I agreed that it would be a horrible idea, and we started to work on how to make that concept a possibility. Initially, the material and equipment that he wanted to use was expensive, and Cookie is very aware of cost and providing an exceptional event on minimal cost to the participants, so the snow sleds and discs that were the original idea had to be scrapped. We decided to hit the local home improvement stores in our respective areas, and it was on the hunt for polypropylene bags that I came across a cement mixing tub. I took a picture and sent it to Cookie, who found them and decided that the larger tubs would make more sense than the smaller tubs.

He purchased his, I purchased mine, and from that point, we began our separate testing of the tubs. And testing began with the best method of securing webbing and 500 paracord to the tubs to turn it into a sled to drag. Initial concept was two holes in the front, but with the structural integrity of the tub with potentially 200 or more pounds in it, two holes in front would see the tub ripped open. My wife was laying down a cement back porch, so I was able to put multiple 60 bags of concrete into the tub and drag it around. Cookie and I found that multiple holes drilled in the front, both sides and back would disperse the pressure along the entire tub, and that holes too close to the top would rip the tub open, so holes more center mass with a weaving of 500 paracord.

I found that with my multitool, I could make two holes every 63 seconds and it took me a little over six minutes to have those drilled through. Dragging the sleds proved to be every bit of a challenge as expected, and it was during this test phase that we figured out how to attach paracord to the ruck, how to make handles for the leashes, whether or not a single connected loop made more sense that two separate leashes, if pushing made more sense than pulling (it didn’t), and at what mile point would the sled collapse. When it did collapse, could it be repaired with duct tape or other materials on hand (yes and yes), and how sound was the repair and would the sled have to be constantly repaired throughout the event (moderately sound, and yes)?

The participant that owned this tub may have regretted their design.

For those who were at HH-87 (Tuxedo), you had the experience of using cardboard turned into shields. As an after action review, I released the proposal video that I submitted to the other Krypteia, explaining the material, how to build the shield, and how it was to be used. And then I released another video where four of us were in my backyard using our cardboard shields to protect against water balloons being thrown at us.

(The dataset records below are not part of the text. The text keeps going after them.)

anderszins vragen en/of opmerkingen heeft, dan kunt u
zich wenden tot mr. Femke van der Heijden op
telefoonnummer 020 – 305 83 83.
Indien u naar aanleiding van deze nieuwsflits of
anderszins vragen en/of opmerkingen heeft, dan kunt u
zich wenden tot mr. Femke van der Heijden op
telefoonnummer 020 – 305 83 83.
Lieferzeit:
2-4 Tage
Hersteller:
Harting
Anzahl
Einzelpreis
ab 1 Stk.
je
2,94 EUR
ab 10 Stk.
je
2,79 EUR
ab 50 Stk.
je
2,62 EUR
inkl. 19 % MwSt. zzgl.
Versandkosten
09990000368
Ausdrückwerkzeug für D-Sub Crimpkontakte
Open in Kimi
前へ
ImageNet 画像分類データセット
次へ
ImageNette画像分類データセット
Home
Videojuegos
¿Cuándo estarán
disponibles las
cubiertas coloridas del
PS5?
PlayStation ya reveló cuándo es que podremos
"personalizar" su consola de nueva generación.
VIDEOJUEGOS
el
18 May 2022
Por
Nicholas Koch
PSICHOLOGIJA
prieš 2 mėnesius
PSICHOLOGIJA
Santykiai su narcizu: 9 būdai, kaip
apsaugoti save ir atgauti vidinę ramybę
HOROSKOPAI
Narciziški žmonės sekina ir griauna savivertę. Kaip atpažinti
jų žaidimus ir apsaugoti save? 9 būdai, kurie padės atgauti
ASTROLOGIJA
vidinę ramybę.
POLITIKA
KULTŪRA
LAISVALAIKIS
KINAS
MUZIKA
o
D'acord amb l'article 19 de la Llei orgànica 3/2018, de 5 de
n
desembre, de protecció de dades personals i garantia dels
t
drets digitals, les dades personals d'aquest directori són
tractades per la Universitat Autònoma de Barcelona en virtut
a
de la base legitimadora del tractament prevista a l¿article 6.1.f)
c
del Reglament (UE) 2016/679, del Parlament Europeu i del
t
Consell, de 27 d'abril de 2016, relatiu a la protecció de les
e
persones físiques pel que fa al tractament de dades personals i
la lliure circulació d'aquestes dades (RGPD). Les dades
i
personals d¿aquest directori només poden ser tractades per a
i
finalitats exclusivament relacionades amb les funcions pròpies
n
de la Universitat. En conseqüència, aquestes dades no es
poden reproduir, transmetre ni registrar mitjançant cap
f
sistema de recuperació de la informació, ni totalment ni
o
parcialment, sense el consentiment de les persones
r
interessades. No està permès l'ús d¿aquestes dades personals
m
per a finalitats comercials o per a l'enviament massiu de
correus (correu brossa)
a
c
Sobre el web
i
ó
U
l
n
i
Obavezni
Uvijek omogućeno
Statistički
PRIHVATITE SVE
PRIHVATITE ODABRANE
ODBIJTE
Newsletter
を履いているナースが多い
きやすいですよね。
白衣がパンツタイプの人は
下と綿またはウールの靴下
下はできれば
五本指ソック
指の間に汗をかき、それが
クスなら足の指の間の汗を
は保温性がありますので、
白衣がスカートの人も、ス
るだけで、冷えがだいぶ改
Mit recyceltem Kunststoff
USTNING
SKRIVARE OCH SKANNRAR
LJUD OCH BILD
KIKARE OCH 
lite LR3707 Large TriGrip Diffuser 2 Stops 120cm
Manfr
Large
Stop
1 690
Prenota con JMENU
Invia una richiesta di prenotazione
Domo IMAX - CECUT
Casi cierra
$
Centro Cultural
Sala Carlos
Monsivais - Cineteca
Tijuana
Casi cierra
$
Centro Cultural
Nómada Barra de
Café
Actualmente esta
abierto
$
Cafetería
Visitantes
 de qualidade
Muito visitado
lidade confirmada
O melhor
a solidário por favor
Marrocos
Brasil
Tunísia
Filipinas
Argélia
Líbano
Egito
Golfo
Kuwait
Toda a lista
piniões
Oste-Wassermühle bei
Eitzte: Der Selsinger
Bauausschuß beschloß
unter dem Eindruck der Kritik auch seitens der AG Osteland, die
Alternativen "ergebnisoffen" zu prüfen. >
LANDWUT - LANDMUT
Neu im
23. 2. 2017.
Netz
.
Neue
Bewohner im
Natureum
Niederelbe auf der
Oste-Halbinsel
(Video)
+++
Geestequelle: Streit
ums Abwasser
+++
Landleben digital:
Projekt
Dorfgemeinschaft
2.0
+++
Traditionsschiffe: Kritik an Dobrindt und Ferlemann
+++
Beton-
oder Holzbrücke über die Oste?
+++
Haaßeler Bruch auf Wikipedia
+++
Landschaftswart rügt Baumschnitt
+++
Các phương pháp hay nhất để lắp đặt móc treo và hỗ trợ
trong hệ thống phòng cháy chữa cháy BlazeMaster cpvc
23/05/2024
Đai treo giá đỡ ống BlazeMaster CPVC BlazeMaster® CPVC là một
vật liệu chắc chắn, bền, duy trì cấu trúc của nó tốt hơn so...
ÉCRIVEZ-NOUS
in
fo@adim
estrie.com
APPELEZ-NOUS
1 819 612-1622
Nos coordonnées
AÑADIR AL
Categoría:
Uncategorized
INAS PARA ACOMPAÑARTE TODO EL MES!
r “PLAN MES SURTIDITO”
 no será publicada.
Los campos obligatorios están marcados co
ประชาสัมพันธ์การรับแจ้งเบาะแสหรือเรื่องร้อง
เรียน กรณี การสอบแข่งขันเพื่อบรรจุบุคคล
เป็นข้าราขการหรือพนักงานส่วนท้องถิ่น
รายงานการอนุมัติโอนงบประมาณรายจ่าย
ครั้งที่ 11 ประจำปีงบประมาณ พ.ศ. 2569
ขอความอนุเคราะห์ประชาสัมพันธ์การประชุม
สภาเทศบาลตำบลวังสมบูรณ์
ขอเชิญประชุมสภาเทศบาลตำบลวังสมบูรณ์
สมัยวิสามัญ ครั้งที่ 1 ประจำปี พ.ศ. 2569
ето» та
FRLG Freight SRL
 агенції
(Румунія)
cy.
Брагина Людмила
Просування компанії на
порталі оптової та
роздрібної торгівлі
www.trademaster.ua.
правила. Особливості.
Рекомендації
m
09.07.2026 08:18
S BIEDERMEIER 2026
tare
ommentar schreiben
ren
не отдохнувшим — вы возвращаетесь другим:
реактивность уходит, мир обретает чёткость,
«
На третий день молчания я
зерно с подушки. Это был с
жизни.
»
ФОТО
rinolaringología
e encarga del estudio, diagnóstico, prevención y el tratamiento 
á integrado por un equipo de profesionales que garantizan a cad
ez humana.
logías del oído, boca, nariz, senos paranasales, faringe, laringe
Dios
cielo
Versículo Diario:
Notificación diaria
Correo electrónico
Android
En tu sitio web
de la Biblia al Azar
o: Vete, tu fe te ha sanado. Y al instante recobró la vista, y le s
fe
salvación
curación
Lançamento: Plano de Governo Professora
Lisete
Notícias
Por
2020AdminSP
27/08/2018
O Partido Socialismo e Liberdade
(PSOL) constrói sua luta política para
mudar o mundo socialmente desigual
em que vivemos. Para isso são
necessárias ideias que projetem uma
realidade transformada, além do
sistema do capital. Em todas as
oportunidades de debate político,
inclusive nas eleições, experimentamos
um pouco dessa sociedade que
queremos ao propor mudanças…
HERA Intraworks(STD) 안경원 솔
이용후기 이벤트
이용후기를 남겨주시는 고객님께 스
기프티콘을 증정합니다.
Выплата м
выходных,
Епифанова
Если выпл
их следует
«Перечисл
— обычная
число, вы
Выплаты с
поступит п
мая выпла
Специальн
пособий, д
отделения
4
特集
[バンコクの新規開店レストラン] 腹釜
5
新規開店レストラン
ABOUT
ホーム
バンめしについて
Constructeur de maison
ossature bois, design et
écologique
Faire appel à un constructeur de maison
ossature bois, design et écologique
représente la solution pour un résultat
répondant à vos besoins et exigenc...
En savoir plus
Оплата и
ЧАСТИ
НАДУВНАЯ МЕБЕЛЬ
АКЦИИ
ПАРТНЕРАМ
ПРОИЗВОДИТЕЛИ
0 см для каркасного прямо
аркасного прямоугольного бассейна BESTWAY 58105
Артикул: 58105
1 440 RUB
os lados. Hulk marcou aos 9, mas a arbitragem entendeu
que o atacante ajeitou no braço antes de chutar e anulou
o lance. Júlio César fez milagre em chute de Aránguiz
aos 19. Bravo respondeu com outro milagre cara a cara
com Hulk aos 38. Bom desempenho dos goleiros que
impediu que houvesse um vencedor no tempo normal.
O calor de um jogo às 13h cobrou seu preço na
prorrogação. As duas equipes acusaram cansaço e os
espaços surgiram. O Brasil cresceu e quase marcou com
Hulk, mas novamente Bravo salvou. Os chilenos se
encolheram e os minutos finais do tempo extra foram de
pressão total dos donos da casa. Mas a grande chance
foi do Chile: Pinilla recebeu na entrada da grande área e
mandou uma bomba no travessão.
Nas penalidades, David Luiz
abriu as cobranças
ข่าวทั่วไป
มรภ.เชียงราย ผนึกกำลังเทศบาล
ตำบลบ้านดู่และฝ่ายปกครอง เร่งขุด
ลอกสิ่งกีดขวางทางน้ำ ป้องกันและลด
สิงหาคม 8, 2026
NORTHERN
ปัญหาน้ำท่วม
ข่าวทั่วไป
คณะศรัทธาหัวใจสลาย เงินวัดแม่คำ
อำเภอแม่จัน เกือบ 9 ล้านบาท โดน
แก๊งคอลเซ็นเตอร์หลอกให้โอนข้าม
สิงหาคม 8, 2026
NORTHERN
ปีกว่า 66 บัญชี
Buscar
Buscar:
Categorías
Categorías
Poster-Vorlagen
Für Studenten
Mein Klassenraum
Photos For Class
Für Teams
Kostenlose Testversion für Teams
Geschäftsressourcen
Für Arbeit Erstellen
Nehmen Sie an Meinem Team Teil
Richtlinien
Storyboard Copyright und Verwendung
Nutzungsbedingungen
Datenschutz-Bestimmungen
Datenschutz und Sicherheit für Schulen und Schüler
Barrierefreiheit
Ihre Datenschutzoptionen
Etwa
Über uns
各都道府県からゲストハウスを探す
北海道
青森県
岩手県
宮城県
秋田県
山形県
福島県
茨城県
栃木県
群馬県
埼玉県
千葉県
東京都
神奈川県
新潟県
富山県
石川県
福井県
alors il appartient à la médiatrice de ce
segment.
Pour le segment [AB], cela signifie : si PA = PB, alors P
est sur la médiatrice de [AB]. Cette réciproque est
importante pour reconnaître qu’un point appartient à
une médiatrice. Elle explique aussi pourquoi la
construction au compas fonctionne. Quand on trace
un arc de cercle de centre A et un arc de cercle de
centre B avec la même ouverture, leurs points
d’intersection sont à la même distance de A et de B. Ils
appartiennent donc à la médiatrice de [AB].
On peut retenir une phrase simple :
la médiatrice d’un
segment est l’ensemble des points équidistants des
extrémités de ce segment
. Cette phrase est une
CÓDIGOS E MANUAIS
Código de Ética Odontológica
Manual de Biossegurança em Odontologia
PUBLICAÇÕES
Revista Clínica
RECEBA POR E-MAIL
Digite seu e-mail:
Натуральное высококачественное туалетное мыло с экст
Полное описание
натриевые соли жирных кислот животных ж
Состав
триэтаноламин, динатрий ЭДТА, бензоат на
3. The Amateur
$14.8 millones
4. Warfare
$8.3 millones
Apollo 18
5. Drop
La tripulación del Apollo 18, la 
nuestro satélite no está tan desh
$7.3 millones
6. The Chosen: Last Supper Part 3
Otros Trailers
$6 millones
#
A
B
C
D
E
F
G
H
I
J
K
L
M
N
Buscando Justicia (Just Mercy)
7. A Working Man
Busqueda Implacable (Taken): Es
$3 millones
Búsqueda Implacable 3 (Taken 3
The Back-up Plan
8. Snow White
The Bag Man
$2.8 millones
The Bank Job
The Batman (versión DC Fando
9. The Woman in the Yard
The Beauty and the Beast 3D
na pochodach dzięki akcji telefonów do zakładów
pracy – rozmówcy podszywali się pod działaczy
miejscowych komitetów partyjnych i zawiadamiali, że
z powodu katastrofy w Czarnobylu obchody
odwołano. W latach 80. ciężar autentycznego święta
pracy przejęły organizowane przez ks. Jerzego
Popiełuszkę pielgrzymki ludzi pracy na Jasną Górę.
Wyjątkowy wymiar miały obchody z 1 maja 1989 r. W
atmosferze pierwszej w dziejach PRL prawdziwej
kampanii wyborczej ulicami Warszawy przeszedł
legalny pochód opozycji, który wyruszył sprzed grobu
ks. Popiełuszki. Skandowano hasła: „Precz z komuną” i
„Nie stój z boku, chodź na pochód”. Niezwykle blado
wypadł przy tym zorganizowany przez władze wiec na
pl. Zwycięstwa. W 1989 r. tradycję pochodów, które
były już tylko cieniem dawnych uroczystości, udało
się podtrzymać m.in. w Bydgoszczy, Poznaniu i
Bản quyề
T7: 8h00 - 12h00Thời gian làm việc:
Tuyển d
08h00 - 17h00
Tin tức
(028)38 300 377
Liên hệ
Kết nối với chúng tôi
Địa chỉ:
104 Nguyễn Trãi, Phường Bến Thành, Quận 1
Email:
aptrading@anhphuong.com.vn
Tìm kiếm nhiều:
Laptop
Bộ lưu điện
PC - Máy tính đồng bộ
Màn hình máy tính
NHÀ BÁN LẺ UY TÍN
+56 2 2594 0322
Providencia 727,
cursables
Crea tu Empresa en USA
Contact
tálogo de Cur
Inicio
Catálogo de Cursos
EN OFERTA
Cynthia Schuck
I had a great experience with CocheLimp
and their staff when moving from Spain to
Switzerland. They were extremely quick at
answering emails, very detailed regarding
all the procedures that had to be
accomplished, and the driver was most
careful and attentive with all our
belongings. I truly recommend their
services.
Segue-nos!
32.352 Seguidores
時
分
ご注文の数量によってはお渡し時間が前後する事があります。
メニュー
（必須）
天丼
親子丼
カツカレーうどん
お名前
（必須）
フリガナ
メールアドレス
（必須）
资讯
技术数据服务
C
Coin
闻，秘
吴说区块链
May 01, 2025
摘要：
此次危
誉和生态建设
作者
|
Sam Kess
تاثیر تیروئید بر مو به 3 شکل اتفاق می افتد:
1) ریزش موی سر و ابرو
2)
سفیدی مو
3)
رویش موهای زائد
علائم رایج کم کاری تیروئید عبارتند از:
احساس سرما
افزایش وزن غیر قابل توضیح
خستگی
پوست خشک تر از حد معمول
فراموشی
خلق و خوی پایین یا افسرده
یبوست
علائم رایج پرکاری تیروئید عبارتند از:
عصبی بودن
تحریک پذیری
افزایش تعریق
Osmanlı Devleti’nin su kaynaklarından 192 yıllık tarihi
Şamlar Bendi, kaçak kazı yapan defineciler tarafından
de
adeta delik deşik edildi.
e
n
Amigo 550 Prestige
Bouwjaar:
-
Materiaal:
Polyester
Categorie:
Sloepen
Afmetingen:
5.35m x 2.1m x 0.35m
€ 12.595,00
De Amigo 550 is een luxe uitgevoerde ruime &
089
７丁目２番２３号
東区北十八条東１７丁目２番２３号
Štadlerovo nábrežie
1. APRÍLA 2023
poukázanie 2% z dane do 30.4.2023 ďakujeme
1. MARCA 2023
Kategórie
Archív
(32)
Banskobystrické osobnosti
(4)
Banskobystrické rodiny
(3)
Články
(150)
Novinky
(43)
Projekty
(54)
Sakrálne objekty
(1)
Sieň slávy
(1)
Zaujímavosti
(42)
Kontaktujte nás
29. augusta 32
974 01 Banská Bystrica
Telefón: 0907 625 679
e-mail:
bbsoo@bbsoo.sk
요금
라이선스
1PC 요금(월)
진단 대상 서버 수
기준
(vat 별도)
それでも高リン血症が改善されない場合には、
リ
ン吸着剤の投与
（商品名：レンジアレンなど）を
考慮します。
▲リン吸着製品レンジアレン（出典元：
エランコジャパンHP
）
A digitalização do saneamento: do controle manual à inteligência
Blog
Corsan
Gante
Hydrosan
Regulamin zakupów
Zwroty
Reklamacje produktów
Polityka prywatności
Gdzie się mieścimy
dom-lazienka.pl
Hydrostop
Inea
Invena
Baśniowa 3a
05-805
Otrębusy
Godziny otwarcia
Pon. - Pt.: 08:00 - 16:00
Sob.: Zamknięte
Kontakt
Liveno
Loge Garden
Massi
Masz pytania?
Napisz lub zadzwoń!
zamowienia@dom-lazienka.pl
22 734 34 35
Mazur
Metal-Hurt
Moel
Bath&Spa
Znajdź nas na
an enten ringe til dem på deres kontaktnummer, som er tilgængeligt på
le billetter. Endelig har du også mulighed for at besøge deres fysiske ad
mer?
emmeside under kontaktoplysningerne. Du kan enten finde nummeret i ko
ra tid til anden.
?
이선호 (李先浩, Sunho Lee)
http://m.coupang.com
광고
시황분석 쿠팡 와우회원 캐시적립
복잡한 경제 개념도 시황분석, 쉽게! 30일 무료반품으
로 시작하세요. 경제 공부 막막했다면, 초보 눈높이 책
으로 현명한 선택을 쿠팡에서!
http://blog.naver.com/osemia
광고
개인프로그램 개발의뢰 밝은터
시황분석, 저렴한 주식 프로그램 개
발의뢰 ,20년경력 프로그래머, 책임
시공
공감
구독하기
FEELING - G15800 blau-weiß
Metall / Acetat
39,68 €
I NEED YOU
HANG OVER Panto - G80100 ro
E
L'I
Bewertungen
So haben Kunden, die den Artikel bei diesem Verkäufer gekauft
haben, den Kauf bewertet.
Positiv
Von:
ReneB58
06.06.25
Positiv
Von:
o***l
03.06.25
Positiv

And if anyone knows me, they know I love my towel. And when I first presented it, no one knew what was about to happen with that towel. First SoCal HH12HR, then Dallas HH12HR. The activities with the towel began as a training exercise and is a part of the Rope Program designed by my fitness training company. My friends and clients initially tested out all of the exercises for me during several free weekend group workouts that I hold. This allowed me to ask questions, make notes, and determine best positions and shortcuts. I was able to narrow down the specific muscle groups that I wanted to target and then sequence multiple exercises to achieve the overall goal that I was striving for.

Every challenge presented to the endurance participants has been tested, personally, or through a group. Every distance that is to be traveled has been traveled, and traveled more than once, before you even step foot at the start line. The weight that you carry has been carried long before you strapped it to your shoulders, and it has been carried in every manner and possibility to determine effective methods and approaches. Methods, game playing, cheating, teamwork. It has all been assessed and planned for before you even get to try and unveil your great idea at the event. Why do you think Cookie just stares at you and I give you a short, but very evil laugh?

We’ve planned it. We’ve tested it. 
 
 And we’ve done it longer than the twelve hours that you’re going to be doing it in.